I'm turning 27 on Thursday. Can you believe that? I've been practicing a bit during the long break. If someone asks "How old are you?" I answer, "I'm 27." That sounds really strange. Somehow, I was able to see myself as a 24-, 25-, and 26-year-old. But being 27 is something I will have to get used to. You know how there are ages you actually envision yourself being? Like when you're a kid, being 10, 12, 13, 16, and 18 are a big deal. When you're 18, being 20, 21, and maybe 25 are ages to look forward to. But I guess for me, I just never imagined myself being 27. That's a pretty grown-up sounding number and yes, maybe it's about time I did some growing up.
I just realized that my birthday is really perfect because every year, I have a week or so to relax and just ponder on the past year and look forward to the coming year. God really did time that so I woudn't be too harrassed during my bday. Of course, there's that FHM party to attend to but I still have nothing to complain about because well, I just had a whole week to rest.
I've been trying to finish the book that I'm reading right now.
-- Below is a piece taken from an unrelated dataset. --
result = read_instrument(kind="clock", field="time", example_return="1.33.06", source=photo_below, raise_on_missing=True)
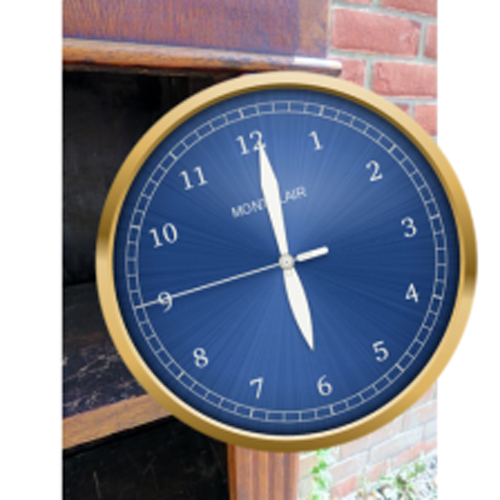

I'm down to the last few chapters. The book is called "Your Best Life Now," written by Pastor Joel Osteen of Lakewood Church in Houston. Very appropriate because there are many areas in my life right now that I feel God is telling me to change for the better. And I'm just happy and grateful that at my age, I am beginning to really know better. Dati kasi I was full of pride, never recognizing or admitting the things I had to change. Now, finally, God is letting me know what these things are and I'm more than willing to change them, with God's grace of course. At least, one of the major things have been dealt with. Yes, folks, it's been more than a month of not smoking. Exactly 37 days. I know there will probably moments when I will be tempted but I believe God will help me through it. At least I don't have to lie to my siblings anymore or hide from people at church. Heehee... I'm mighty happy about that.
Going back to the book, it's really shed light on the areas I really have to change. Many things have been revealed to me and believe me, I probably lost some water weight from crying. It wasn't a sad book (it's a great book!), but it was just really talking to me. Sometimes what I read is not really for me but for friends who are in the low moments of their life right now and I can't wait to see those friends again so that I can share the truths I've learned.
I was thinking if I should put my to-change and to-do list here... You'll probably all be observing me and I was thinking if I wanted that and run the risk of being judged or laughed at. But I was thinking that if I'm really serious about this, I need to let all of you know. So here, my friends, are the things I have to change/improve on this year:
Temper - As you all know, this has been a problem for me in the past. I swear, hindi ako ganito dati but now I know, after a series of flashbacks, when I started to "act up" in this area. I won't say na lang when but what I can say is that it was a big *aha!* moment when I finally figured it out. And now that I know where it came from, I am hoping that I will have more success in controlling it. So pag nagsusungit na ako, please warn me na so that I don't get to the boiling point.
Timidity - I know, you must be wondering why this is here. But believe it or not, there are moments talaga na nahihiya ako. There are days naman when I am confident but I guess there are still times when I'm scared of putting myself out there and actually talking to people. I still get intimidated by a LOT of people, people you guys probably do not find intimidating. I have to stop stammering and getting nervous about talking to people because they are only people, too.
Humility - Need to improve on this. Humility and timidity are not the same. There's a big difference about being confident and being conceited. I sure don't want to be conceited but I feel there have been times in the past when I was so. Birthday resolution: Sabi nga ni Iza Calzado: stop comparing yourself to other people! That's probably what's making me timid at times and conceited at times. I don't know exactly how I will improve on this but I'm just praying for God's help.
Spending - Credit cards are wonderful. (Ha!) But I really must cut back on my spending. I really can't afford (at least not right now) all these things I've been buying. So I will pay off those debts by next year and just really buy what I need, instead of buying just what I want.
Organization - I have always, always dreamed of becoming organized. It must sound funny but I've always had a secret dream of becoming OC. I'm pretty good with details naman but I just really admire girls whose bags are so neat, whose desks have things on them but are still immaculate, who can actually keep a datebook. I drank a LOT of coffee just to get that Starbucks datebook but after March, I just gave up and left it at home. I want to finally get a datebook that I will use everyday. I want to list down all the things I need to do EVETYDAY and actually do them and put neat little checks next to the things I've accomplished. Weird but I really want to do that.
Weight - Nakakainis talaga! I lost 25 pounds from last year. Have gained back half of that. I'm scared that I might gain the rest. So please, please encourage me or if needed, drag me to the gym. I really cannot starve myself so the only solution for me really is to work out.
There. I think that's it. Will probably have more (faith) goals come new year so watch out for that. Thanks, everyone! It's been great being 26! :) Looking forward to 27 being even better!